*EXERCISE DESCRIPTION*. Looking through the data below, work out how many lines have the word "jucăriile". Reply with that number only.

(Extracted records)

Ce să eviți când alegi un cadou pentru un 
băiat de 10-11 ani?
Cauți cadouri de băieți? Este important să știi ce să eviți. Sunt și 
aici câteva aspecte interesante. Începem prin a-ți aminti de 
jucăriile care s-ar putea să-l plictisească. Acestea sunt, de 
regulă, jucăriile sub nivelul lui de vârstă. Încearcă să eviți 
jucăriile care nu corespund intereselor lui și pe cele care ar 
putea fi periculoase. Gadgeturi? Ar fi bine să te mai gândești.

--

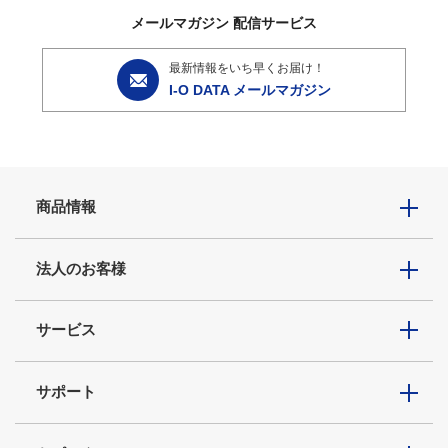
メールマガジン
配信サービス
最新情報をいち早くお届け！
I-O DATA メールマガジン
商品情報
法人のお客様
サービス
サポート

*ANSWER*. 3